I should mention right now, I’m very much *not* the coolest kid in the club. I’m from fucking Iowa. Most of you will be quick to point out that it is a flyover state or some other derogatory comment that I might argue has created quite a rift between our coastal elite tribe and my home turf. I heard those kinds of things a lot and it would always make me bristle because I have pride in where I come from. On the other hand, it’s still no excuse for idiocracy (looking at you, Midwest) but I digress…

The long story short is that Seattle was a good call. I didn’t experience the Seattle freeze at all. That’s probably because I landed here like a stuck up bitch from the Mission District and couldn’t tell if someone was being indifferent to me. What? I was used to being around assholes. Despite that, I did make quite a few friends. For what I lack in social grace, I make up for with humor, entertainment, and fun.

If I could describe Seattle in one word, it would be “understated” – and that is a huge compliment. I didn’t know how to appreciate it right away because I’ve always gravitated to the garish and loud, obvious things like four-on-the-floor beats, bright colors, and sunny skies. There is something soulful about being “understated” and I’m trying to learn how to tune into it better myself.

Americana Seattle
Brunch at Americana in Seattle. One of our favorites!

While dating in San Francisco was so bad that you would start to question your sexuality, Seattle was not that bad. I happened to meet a guy I couldn’t get rid of. He bought my art and took me to boozy brunch every week for a year…or five? Of course, I had to marry him. Turns out, skipping the wedding and going to the courthouse was the perfect, understated, beginning for a really awesome marriage. Thankfully, I never took anyone’s advice to settle for anything less than the love of my life.

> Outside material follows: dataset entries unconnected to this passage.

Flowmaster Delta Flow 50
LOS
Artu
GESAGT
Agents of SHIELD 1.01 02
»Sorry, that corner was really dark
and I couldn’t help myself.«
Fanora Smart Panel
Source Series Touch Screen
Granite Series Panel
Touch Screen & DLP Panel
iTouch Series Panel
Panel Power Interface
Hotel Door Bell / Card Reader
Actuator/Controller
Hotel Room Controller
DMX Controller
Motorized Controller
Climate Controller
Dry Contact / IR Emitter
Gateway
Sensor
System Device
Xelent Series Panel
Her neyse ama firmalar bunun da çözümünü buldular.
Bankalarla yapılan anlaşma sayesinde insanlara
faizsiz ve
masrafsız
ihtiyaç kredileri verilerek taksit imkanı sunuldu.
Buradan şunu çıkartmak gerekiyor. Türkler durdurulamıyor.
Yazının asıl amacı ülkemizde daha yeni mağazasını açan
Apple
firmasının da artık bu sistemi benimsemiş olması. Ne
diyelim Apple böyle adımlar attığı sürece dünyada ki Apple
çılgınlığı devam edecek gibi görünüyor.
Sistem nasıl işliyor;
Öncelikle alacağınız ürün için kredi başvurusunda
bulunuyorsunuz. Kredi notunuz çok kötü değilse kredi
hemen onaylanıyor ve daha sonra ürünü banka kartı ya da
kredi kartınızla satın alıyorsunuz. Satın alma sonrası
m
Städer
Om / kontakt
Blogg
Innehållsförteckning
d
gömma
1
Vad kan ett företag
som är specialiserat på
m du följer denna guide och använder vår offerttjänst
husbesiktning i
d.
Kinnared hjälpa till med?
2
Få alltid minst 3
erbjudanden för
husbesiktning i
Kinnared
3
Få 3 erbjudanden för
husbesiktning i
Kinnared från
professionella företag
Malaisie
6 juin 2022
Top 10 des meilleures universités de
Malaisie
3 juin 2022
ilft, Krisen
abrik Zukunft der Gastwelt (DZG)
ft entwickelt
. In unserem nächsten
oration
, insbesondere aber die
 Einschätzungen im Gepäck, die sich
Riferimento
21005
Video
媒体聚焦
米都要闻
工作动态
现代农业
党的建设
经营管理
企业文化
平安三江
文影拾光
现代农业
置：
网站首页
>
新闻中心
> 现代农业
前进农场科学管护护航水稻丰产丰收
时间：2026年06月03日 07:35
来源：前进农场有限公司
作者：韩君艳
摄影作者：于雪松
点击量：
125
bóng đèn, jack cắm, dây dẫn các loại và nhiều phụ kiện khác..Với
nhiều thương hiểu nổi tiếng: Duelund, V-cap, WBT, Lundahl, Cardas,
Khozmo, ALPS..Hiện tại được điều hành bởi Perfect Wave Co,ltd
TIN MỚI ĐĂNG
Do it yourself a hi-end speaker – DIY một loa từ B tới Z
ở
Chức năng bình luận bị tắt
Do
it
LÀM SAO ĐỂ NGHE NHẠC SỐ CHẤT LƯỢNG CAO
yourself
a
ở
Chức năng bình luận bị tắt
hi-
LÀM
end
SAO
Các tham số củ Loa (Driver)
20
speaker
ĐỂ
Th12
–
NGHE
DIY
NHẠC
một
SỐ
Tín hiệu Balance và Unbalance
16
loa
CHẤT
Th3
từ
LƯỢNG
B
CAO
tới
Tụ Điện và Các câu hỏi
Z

By the time I was thirty-five, I was seeing my friends starting families, buying houses, getting married and all that fun stuff. Of course, I was also seeing my friends sorting their way through rent increases in ridiculous tech cities, divorce, illness, substance abuse. I have to make an effort to google and learn all my friends’ diseases for chrissake!

My life hasn’t been a picnic, either. I lived through my father’s three year battle with cancer…and I honestly *hate* when they call it “battle”, even though I just did. Not that it was my first experience with family loss, but that’s a story for another day. Lots of adulting has happened in the last decade and it hasn’t been much of a disco party. Becoming grown up is hard!

Of course, you take the good with the bad and just roll with it, because that’s all you can do. We have to celebrate our little victories and moments and nurture the ones we have, whether they have fur or poop in diapers and make you clean it up. I prefer plants these days but you do you, friend. So for all of you in the best and worst of situations, let’s have a laugh and a big glass of vino and make the most of it.